I am exclusively partnering with an exciting pharmaceutical start-up in Westmeath to hire a Senior Quality Assurance Specialist. This is a unique early-hire opportunity to join a site at the very start of its growth journey, offering exceptional career development and long-term progression for the right candidate.

As one of the first QA professionals on-site, you’ll work closely with the Qualified Person (QP) to help establish and embed the quality function. The site is backed by a successful US-based parent company, providing strong operational support and long-term stability.

Your New Role:

You will lead quality assurance activities, with a focus on compliance, QMS implementation, documentation control, and providing QA oversight of validation processes.
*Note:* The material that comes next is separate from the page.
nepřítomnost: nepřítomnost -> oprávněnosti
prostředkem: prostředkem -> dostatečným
This is a permanent position offering a competitive salary and a comprehensive benefits package.

Key Responsibilities:

Quality Assurance & Compliance Focus:

• Act as the primary QA point of contact on-site.

• Support the QP in establishing and maintaining the site’s Quality Management System (QMS).
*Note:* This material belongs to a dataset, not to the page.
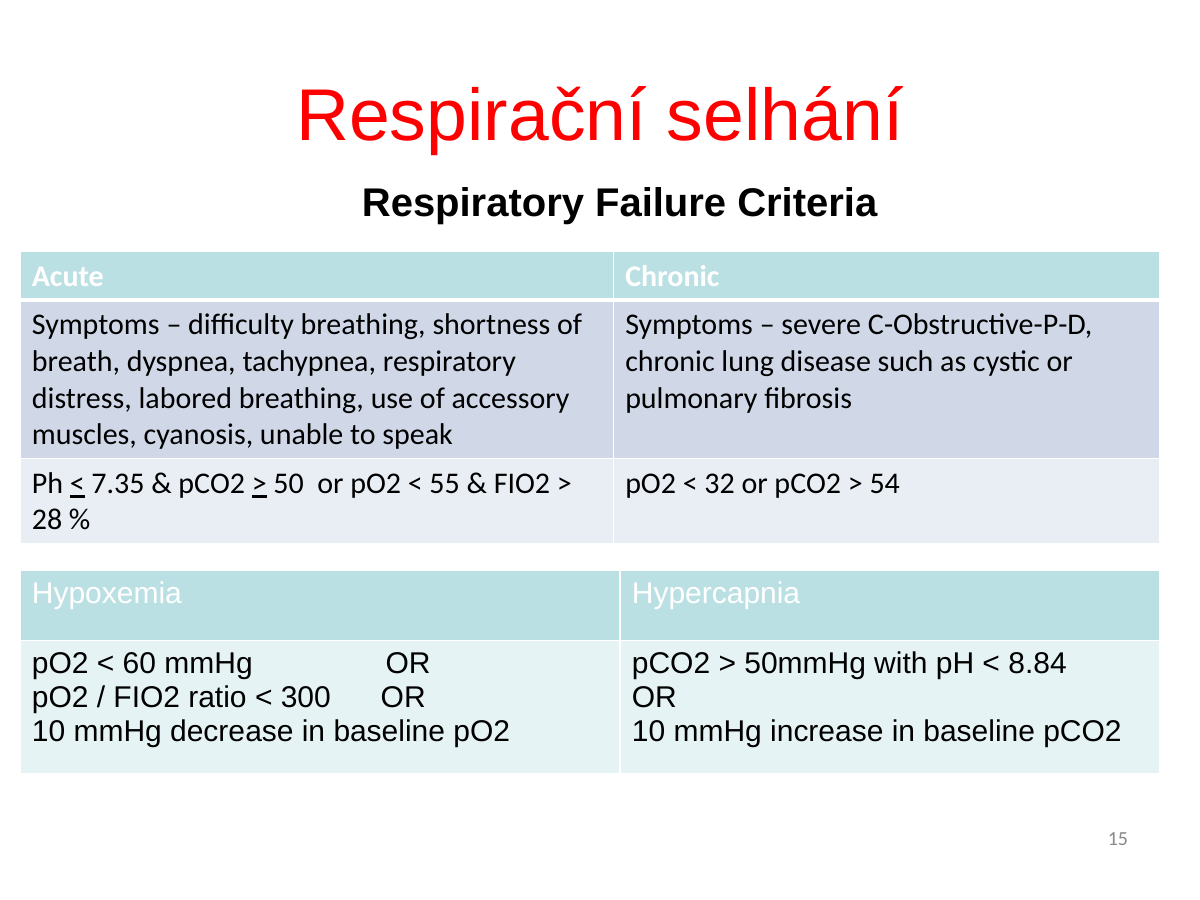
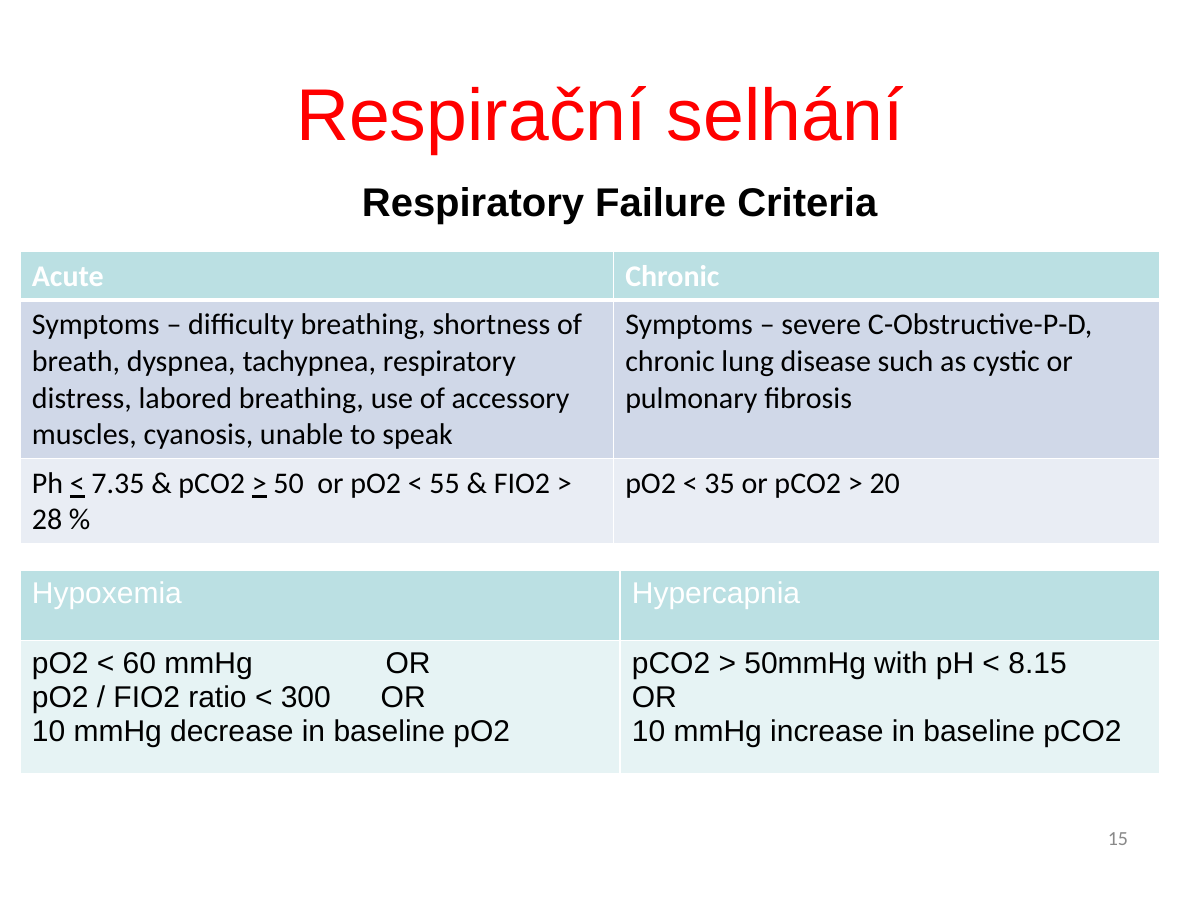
32: 32 -> 35
54: 54 -> 20
8.84: 8.84 -> 8.15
• Ensure full compliance with HPRA, EMA, FDA, ICH, and EU GMP (Annex 11 & 15) regulations.

• Develop, review, and maintain SOPs, work instructions, and controlled documents.

• Conduct and support internal audits, regulatory inspections, and inspection readiness.

• Lead or support deviation investigations, non-conformances, and CAPAs.

• Promote adherence to Good Documentation Practices (GDP) and data integrity standards (21 CFR Part 11, Annex 11).

• Collaborate cross-functionally on packaging, labelling, and client-specific quality requirements.

Validation Support (Knowledge Required):

• Provide QA support and oversight for validation and qualification activities across equipment, utilities, facilities, cleaning, and computerised systems.

• Review and approve validation protocols (IQ/OQ/PQ) and associated documentation.

• Participate in validation risk assessments and contribute to the Validation Master Plan (VMP).

What We’re Looking For:

• Bachelor’s or Master’s degree in Pharmaceutical Sciences, Engineering, Chemistry, Biology, or a related field.

• 4–8 years’ experience in pharmaceutical or biotech manufacturing, with a strong background in quality assurance.

• Solid knowledge of GMP, regulatory compliance, and QMS management.

• Familiarity with validation lifecycle principles, including equipment/facility qualification and computerised systems.

• Experience with audits, CAPAs, investigations, and change controls.

• Strong communication, documentation, and collaboration skills.